Data records
[Start]
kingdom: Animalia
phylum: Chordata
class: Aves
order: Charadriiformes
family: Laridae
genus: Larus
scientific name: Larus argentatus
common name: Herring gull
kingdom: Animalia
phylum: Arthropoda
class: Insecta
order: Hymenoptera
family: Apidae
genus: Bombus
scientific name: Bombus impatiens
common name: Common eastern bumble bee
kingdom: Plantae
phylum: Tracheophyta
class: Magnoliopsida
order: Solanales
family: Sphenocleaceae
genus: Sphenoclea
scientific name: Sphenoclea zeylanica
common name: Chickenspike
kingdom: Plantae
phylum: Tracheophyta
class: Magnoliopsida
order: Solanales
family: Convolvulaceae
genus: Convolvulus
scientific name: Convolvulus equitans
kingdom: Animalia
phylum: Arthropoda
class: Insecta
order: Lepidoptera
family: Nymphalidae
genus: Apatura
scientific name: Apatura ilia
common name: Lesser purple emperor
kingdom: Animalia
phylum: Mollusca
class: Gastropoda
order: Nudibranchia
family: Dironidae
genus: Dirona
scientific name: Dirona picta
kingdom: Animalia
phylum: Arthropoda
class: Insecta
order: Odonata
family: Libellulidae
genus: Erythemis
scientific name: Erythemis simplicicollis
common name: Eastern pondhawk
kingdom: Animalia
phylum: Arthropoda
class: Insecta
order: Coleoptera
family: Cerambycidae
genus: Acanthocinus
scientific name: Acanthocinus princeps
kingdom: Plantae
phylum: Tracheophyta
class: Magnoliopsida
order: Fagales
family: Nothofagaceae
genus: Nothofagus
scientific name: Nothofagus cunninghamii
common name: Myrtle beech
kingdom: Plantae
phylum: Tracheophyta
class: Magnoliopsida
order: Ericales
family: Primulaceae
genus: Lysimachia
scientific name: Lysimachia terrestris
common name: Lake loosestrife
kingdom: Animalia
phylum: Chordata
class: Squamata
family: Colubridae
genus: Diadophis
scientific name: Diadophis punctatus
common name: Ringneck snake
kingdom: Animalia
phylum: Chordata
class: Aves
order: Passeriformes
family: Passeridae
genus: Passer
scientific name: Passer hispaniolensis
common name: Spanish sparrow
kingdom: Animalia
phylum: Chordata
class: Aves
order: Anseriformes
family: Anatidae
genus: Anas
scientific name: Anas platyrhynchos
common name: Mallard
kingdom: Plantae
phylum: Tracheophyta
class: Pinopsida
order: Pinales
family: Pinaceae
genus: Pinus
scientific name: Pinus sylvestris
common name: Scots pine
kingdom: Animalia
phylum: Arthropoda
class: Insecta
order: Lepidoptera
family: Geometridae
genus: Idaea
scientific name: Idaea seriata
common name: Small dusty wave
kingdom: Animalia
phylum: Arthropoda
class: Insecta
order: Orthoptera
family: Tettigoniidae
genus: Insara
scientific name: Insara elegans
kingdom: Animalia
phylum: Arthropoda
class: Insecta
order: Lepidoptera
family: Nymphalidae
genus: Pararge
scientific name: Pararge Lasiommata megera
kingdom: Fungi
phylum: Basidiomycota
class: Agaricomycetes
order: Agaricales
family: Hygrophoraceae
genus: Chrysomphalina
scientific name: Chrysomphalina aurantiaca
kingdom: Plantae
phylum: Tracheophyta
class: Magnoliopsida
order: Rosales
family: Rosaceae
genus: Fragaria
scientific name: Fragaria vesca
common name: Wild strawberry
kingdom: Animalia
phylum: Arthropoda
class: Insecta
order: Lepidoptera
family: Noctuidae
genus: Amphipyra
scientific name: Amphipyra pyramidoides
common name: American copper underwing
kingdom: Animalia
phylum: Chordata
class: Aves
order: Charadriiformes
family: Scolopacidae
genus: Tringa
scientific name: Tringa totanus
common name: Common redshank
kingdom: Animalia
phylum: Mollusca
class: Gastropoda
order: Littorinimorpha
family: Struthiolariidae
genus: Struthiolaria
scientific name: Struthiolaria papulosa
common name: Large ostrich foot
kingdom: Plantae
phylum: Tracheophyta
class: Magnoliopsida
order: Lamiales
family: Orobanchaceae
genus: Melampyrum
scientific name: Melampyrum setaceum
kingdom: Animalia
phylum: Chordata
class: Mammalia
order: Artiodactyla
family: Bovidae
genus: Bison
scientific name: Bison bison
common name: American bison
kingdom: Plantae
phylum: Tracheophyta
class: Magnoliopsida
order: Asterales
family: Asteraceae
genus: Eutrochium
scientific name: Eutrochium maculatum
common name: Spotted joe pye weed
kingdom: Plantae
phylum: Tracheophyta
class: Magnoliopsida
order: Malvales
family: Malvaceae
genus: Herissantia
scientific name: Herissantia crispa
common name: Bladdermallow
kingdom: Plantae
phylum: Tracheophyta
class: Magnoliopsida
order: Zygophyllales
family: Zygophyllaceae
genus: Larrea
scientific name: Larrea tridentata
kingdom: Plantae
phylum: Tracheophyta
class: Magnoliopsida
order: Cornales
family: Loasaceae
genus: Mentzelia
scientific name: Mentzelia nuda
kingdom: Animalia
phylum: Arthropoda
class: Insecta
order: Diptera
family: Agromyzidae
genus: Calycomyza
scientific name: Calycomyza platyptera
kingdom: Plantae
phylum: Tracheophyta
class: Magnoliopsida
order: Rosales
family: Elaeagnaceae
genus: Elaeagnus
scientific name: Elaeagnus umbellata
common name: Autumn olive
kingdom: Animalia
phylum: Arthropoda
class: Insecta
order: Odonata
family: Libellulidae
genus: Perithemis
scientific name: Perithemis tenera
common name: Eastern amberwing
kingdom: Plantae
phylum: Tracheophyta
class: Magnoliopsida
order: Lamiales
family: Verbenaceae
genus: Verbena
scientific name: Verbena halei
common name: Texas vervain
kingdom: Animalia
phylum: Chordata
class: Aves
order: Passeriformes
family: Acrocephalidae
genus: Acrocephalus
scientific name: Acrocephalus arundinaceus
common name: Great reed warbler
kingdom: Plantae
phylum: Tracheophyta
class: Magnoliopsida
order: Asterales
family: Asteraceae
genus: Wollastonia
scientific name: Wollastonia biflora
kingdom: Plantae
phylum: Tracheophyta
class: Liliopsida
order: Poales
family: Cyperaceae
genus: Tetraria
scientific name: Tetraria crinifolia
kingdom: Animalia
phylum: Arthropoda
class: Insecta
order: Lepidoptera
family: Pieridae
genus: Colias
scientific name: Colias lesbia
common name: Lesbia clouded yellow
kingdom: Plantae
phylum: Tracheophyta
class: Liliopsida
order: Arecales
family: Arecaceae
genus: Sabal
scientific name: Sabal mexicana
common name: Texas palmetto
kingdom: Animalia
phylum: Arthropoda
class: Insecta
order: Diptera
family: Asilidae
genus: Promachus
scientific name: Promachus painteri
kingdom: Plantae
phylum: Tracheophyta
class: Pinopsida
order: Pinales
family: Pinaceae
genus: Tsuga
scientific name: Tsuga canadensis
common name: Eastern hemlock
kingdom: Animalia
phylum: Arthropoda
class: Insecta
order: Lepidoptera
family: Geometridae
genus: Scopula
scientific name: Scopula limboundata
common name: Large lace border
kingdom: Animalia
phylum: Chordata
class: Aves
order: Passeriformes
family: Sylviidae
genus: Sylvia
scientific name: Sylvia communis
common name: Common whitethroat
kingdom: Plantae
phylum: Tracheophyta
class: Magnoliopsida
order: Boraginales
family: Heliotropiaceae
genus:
[End]
Update the data above by replacing every occurrence of "common name" with "vernacular name" and leaving everything else unchanged.

# THE RESPONSE
kingdom: Animalia
phylum: Chordata
class: Aves
order: Charadriiformes
family: Laridae
genus: Larus
scientific name: Larus argentatus
vernacular name: Herring gull
kingdom: Animalia
phylum: Arthropoda
class: Insecta
order: Hymenoptera
family: Apidae
genus: Bombus
scientific name: Bombus impatiens
vernacular name: Common eastern bumble bee
kingdom: Plantae
phylum: Tracheophyta
class: Magnoliopsida
order: Solanales
family: Sphenocleaceae
genus: Sphenoclea
scientific name: Sphenoclea zeylanica
vernacular name: Chickenspike
kingdom: Plantae
phylum: Tracheophyta
class: Magnoliopsida
order: Solanales
family: Convolvulaceae
genus: Convolvulus
scientific name: Convolvulus equitans
kingdom: Animalia
phylum: Arthropoda
class: Insecta
order: Lepidoptera
family: Nymphalidae
genus: Apatura
scientific name: Apatura ilia
vernacular name: Lesser purple emperor
kingdom: Animalia
phylum: Mollusca
class: Gastropoda
order: Nudibranchia
family: Dironidae
genus: Dirona
scientific name: Dirona picta
kingdom: Animalia
phylum: Arthropoda
class: Insecta
order: Odonata
family: Libellulidae
genus: Erythemis
scientific name: Erythemis simplicicollis
vernacular name: Eastern pondhawk
kingdom: Animalia
phylum: Arthropoda
class: Insecta
order: Coleoptera
family: Cerambycidae
genus: Acanthocinus
scientific name: Acanthocinus princeps
kingdom: Plantae
phylum: Tracheophyta
class: Magnoliopsida
order: Fagales
family: Nothofagaceae
genus: Nothofagus
scientific name: Nothofagus cunninghamii
vernacular name: Myrtle beech
kingdom: Plantae
phylum: Tracheophyta
class: Magnoliopsida
order: Ericales
family: Primulaceae
genus: Lysimachia
scientific name: Lysimachia terrestris
vernacular name: Lake loosestrife
kingdom: Animalia
phylum: Chordata
class: Squamata
family: Colubridae
genus: Diadophis
scientific name: Diadophis punctatus
vernacular name: Ringneck snake
kingdom: Animalia
phylum: Chordata
class: Aves
order: Passeriformes
family: Passeridae
genus: Passer
scientific name: Passer hispaniolensis
vernacular name: Spanish sparrow
kingdom: Animalia
phylum: Chordata
class: Aves
order: Anseriformes
family: Anatidae
genus: Anas
scientific name: Anas platyrhynchos
vernacular name: Mallard
kingdom: Plantae
phylum: Tracheophyta
class: Pinopsida
order: Pinales
family: Pinaceae
genus: Pinus
scientific name: Pinus sylvestris
vernacular name: Scots pine
kingdom: Animalia
phylum: Arthropoda
class: Insecta
order: Lepidoptera
family: Geometridae
genus: Idaea
scientific name: Idaea seriata
vernacular name: Small dusty wave
kingdom: Animalia
phylum: Arthropoda
class: Insecta
order: Orthoptera
family: Tettigoniidae
genus: Insara
scientific name: Insara elegans
kingdom: Animalia
phylum: Arthropoda
class: Insecta
order: Lepidoptera
family: Nymphalidae
genus: Pararge
scientific name: Pararge Lasiommata megera
kingdom: Fungi
phylum: Basidiomycota
class: Agaricomycetes
order: Agaricales
family: Hygrophoraceae
genus: Chrysomphalina
scientific name: Chrysomphalina aurantiaca
kingdom: Plantae
phylum: Tracheophyta
class: Magnoliopsida
order: Rosales
family: Rosaceae
genus: Fragaria
scientific name: Fragaria vesca
vernacular name: Wild strawberry
kingdom: Animalia
phylum: Arthropoda
class: Insecta
order: Lepidoptera
family: Noctuidae
genus: Amphipyra
scientific name: Amphipyra pyramidoides
vernacular name: American copper underwing
kingdom: Animalia
phylum: Chordata
class: Aves
order: Charadriiformes
family: Scolopacidae
genus: Tringa
scientific name: Tringa totanus
vernacular name: Common redshank
kingdom: Animalia
phylum: Mollusca
class: Gastropoda
order: Littorinimorpha
family: Struthiolariidae
genus: Struthiolaria
scientific name: Struthiolaria papulosa
vernacular name: Large ostrich foot
kingdom: Plantae
phylum: Tracheophyta
class: Magnoliopsida
order: Lamiales
family: Orobanchaceae
genus: Melampyrum
scientific name: Melampyrum setaceum
kingdom: Animalia
phylum: Chordata
class: Mammalia
order: Artiodactyla
family: Bovidae
genus: Bison
scientific name: Bison bison
vernacular name: American bison
kingdom: Plantae
phylum: Tracheophyta
class: Magnoliopsida
order: Asterales
family: Asteraceae
genus: Eutrochium
scientific name: Eutrochium maculatum
vernacular name: Spotted joe pye weed
kingdom: Plantae
phylum: Tracheophyta
class: Magnoliopsida
order: Malvales
family: Malvaceae
genus: Herissantia
scientific name: Herissantia crispa
vernacular name: Bladdermallow
kingdom: Plantae
phylum: Tracheophyta
class: Magnoliopsida
order: Zygophyllales
family: Zygophyllaceae
genus: Larrea
scientific name: Larrea tridentata
kingdom: Plantae
phylum: Tracheophyta
class: Magnoliopsida
order: Cornales
family: Loasaceae
genus: Mentzelia
scientific name: Mentzelia nuda
kingdom: Animalia
phylum: Arthropoda
class: Insecta
order: Diptera
family: Agromyzidae
genus: Calycomyza
scientific name: Calycomyza platyptera
kingdom: Plantae
phylum: Tracheophyta
class: Magnoliopsida
order: Rosales
family: Elaeagnaceae
genus: Elaeagnus
scientific name: Elaeagnus umbellata
vernacular name: Autumn olive
kingdom: Animalia
phylum: Arthropoda
class: Insecta
order: Odonata
family: Libellulidae
genus: Perithemis
scientific name: Perithemis tenera
vernacular name: Eastern amberwing
kingdom: Plantae
phylum: Tracheophyta
class: Magnoliopsida
order: Lamiales
family: Verbenaceae
genus: Verbena
scientific name: Verbena halei
vernacular name: Texas vervain
kingdom: Animalia
phylum: Chordata
class: Aves
order: Passeriformes
family: Acrocephalidae
genus: Acrocephalus
scientific name: Acrocephalus arundinaceus
vernacular name: Great reed warbler
kingdom: Plantae
phylum: Tracheophyta
class: Magnoliopsida
order: Asterales
family: Asteraceae
genus: Wollastonia
scientific name: Wollastonia biflora
kingdom: Plantae
phylum: Tracheophyta
class: Liliopsida
order: Poales
family: Cyperaceae
genus: Tetraria
scientific name: Tetraria crinifolia
kingdom: Animalia
phylum: Arthropoda
class: Insecta
order: Lepidoptera
family: Pieridae
genus: Colias
scientific name: Colias lesbia
vernacular name: Lesbia clouded yellow
kingdom: Plantae
phylum: Tracheophyta
class: Liliopsida
order: Arecales
family: Arecaceae
genus: Sabal
scientific name: Sabal mexicana
vernacular name: Texas palmetto
kingdom: Animalia
phylum: Arthropoda
class: Insecta
order: Diptera
family: Asilidae
genus: Promachus
scientific name: Promachus painteri
kingdom: Plantae
phylum: Tracheophyta
class: Pinopsida
order: Pinales
family: Pinaceae
genus: Tsuga
scientific name: Tsuga canadensis
vernacular name: Eastern hemlock
kingdom: Animalia
phylum: Arthropoda
class: Insecta
order: Lepidoptera
family: Geometridae
genus: Scopula
scientific name: Scopula limboundata
vernacular name: Large lace border
kingdom: Animalia
phylum: Chordata
class: Aves
order: Passeriformes
family: Sylviidae
genus: Sylvia
scientific name: Sylvia communis
vernacular name: Common whitethroat
kingdom: Plantae
phylum: Tracheophyta
class: Magnoliopsida
order: Boraginales
family: Heliotropiaceae
genus:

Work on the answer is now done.